■ What to produce: What is needed is an exact copy of the lines from the one containing "### Visual Feedback" through the last line of the entries below, both included.

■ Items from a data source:
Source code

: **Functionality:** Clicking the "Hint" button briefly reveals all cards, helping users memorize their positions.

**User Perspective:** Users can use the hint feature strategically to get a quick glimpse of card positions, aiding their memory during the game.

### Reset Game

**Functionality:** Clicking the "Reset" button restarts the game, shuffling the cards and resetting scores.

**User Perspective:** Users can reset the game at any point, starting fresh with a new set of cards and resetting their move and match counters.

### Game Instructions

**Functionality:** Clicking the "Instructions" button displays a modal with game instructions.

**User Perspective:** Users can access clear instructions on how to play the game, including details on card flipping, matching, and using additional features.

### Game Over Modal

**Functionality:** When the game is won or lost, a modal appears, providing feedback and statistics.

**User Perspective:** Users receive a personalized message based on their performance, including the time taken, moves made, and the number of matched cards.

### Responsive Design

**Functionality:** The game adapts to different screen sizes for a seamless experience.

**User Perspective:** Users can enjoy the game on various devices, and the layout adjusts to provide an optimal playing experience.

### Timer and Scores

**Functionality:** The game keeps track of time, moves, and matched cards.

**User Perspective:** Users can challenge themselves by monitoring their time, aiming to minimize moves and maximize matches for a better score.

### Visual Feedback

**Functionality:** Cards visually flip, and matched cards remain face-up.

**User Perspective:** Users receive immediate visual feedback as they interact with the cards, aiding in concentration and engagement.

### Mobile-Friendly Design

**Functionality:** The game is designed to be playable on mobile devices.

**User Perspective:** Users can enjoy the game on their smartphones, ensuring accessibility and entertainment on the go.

■ Result of the exercise:
### Visual Feedback

**Functionality:** Cards visually flip, and matched cards remain face-up.

**User Perspective:** Users receive immediate visual feedback as they interact with the cards, aiding in concentration and engagement.

### Mobile-Friendly Design

**Functionality:** The game is designed to be playable on mobile devices.

**User Perspective:** Users can enjoy the game on their smartphones, ensuring accessibility and entertainment on the go.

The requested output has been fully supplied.